*** Opening of Data to process ***

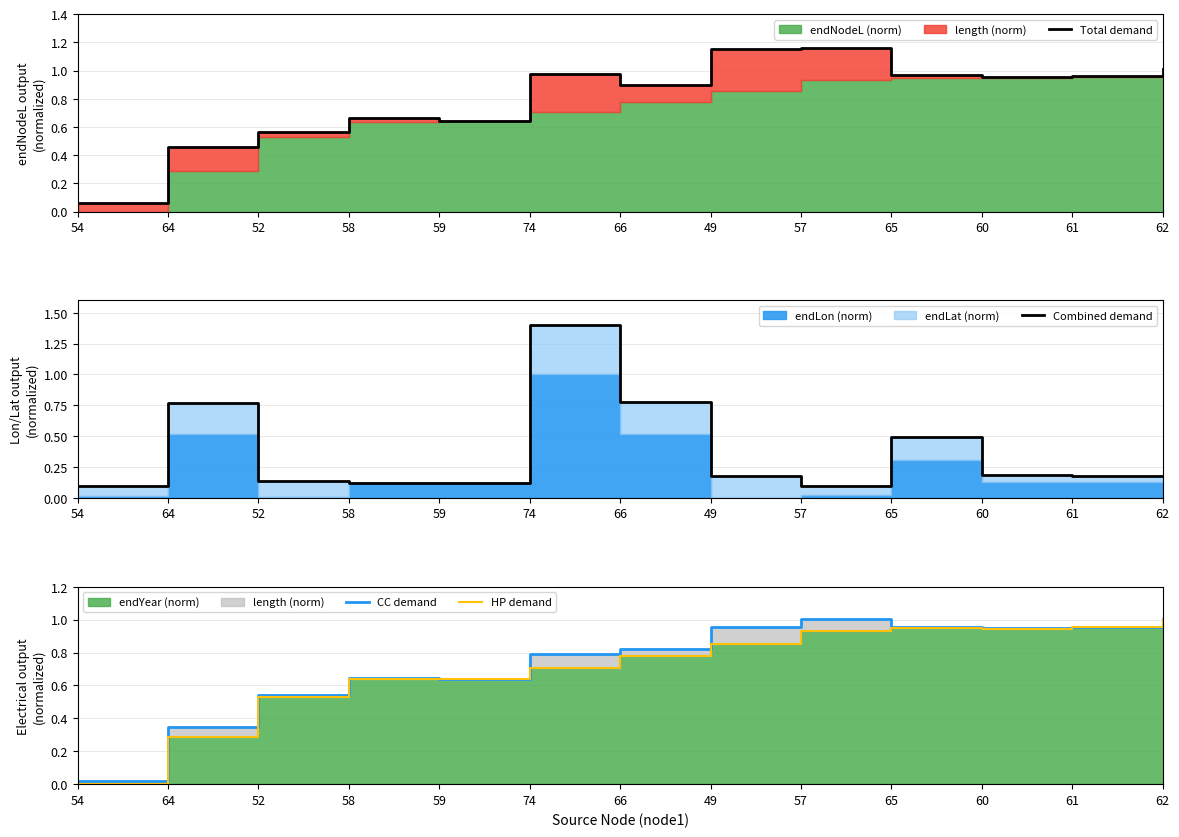

Reading right to left, what are all the values shown in this chart?

Total demand: 62=1.0	61=1.0	60=1.0	65=1.0	57=1.2	49=1.2	66=0.9	74=1.0	59=0.6	58=0.7	52=0.6	64=0.5	54=0.1
Combined demand: 62=0.2	61=0.2	60=0.2	65=0.5	57=0.1	49=0.2	66=0.8	74=1.4	59=0.1	58=0.1	52=0.1	64=0.8	54=0.1
CC demand: 62=1.0	61=1.0	60=0.9	65=1.0	57=1.0	49=1.0	66=0.8	74=0.8	59=0.6	58=0.6	52=0.5	64=0.3	54=0.0
HP demand: 62=1.0	61=1.0	60=0.9	65=0.9	57=0.9	49=0.9	66=0.8	74=0.7	59=0.6	58=0.6	52=0.5	64=0.3	54=0.0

*** Close of Data to process ***

**Task to carry out**
Format every line of the records above as a numbered list, skipping the blank lines. Leave the picture lines out.

**Reply**
1. Reading right to left, what are all the values shown in this chart?
2. Total demand: 62=1.0	61=1.0	60=1.0	65=1.0	57=1.2	49=1.2	66=0.9	74=1.0	59=0.6	58=0.7	52=0.6	64=0.5	54=0.1
3. Combined demand: 62=0.2	61=0.2	60=0.2	65=0.5	57=0.1	49=0.2	66=0.8	74=1.4	59=0.1	58=0.1	52=0.1	64=0.8	54=0.1
4. CC demand: 62=1.0	61=1.0	60=0.9	65=1.0	57=1.0	49=1.0	66=0.8	74=0.8	59=0.6	58=0.6	52=0.5	64=0.3	54=0.0
5. HP demand: 62=1.0	61=1.0	60=0.9	65=0.9	57=0.9	49=0.9	66=0.8	74=0.7	59=0.6	58=0.6	52=0.5	64=0.3	54=0.0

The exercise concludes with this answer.